» Provided text:
☆ ☆ ☆

@sundialservices, All,
Summary for the Impatient:
This is all background and Please skip if your Verbose setting is Low
Agreed. Compilers are awesome tools. Been using them since mid 80s.
I spent more than a little time looking into using an existing Compiler/Interpreter.
Finally decided to write my own Interpreter.
Why you ask?
The project is (right now) my own somewhat skewed *Hobby.
I am learning from my mistakes.
This is my first Interpreter.
I found Haxe and wanted to give it a try.
I like a lot of what Haxe offers.
Technically the project allows nearly any mix of Infix, Prefix or Postfix notation.
You realize that nearly All programming languages have the concepts of LHS and RHS?
And will be adding support for Parsing RIGHT to LEFT (Ex: Hebrew, Arabic)
The project has 3 types of Assignment statements:
- What other programming languages use (this is resolved by Parser/Interpreter)
= Assign to Left the value/expression evaluation of the Right
x = 42 .
- Assign to Left (similar to = but always deterministic)
:= where you see the Colon : is the side that gets changed
x := 7 * 6 . Or x from 42 .
- Assign to Right
45 radians sin into x . Or sin( radians( 45 ) ) =: x .
3 different Assignments are to allow easier learning of Computer Programming coming from a non English and possibly not deeply technical background.
The from and into allow a logical way to express relationships at the Natural Language level but are alias for the internal := and =:
Also Semantically the ordinary = Assignment can be extended to something like:
x * y = 5 - z .
Which conventional programming languages do not handle but in the Future the project may allow for more of a Symbolic approach to Systems of Equations.
Like 4 Equations and 4 Unknowns for example.
Some of you may recognize a Forth like syntax above.

☆ ☆ ☆

» Listed records:
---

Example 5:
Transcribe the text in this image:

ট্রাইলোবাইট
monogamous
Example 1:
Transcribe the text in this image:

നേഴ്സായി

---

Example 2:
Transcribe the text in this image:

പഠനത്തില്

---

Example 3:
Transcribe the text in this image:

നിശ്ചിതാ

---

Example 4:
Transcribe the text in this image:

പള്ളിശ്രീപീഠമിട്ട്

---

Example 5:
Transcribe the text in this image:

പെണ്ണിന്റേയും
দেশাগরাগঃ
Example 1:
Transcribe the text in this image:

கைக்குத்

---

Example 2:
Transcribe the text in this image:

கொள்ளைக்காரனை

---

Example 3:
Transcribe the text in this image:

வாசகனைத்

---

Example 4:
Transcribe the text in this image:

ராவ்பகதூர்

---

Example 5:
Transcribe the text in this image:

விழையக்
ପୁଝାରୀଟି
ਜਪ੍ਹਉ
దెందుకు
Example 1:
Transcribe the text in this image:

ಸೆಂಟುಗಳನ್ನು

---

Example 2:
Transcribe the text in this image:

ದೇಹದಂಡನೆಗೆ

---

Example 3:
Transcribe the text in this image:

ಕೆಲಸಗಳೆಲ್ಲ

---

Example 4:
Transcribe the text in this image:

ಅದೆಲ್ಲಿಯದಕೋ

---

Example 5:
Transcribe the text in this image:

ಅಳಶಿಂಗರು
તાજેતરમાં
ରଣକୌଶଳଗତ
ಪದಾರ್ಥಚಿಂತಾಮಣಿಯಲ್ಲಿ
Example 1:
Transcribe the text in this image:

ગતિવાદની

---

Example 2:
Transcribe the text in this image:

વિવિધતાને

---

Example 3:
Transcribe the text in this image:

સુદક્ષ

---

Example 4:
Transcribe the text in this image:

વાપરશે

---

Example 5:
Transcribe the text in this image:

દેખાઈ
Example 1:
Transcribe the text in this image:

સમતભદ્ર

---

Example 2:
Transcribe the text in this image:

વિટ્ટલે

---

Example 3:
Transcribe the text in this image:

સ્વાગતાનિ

☆ ☆ ☆

» To do:
1. Print the part of the interpreter post starting with "I spent more" and going on through "my first Interpreter.".
2. Edit the rows from their first line through the line with "கொள்ளைக்காரனை", changing "Transcribe" to "Write out" and leaving everything else unchanged. Return only those lines.
The rows are unrelated to the interpreter post.

» Solutions in order:
1.
I spent more than a little time looking into using an existing Compiler/Interpreter.
Finally decided to write my own Interpreter.
Why you ask?
The project is (right now) my own somewhat skewed *Hobby.
I am learning from my mistakes.
This is my first Interpreter.

2.
---

Example 5:
Write out the text in this image:

ট্রাইলোবাইট
monogamous
Example 1:
Write out the text in this image:

നേഴ്സായി

---

Example 2:
Write out the text in this image:

പഠനത്തില്

---

Example 3:
Write out the text in this image:

നിശ്ചിതാ

---

Example 4:
Write out the text in this image:

പള്ളിശ്രീപീഠമിട്ട്

---

Example 5:
Write out the text in this image:

പെണ്ണിന്റേയും
দেশাগরাগঃ
Example 1:
Write out the text in this image:

கைக்குத்

---

Example 2:
Write out the text in this image:

கொள்ளைக்காரனை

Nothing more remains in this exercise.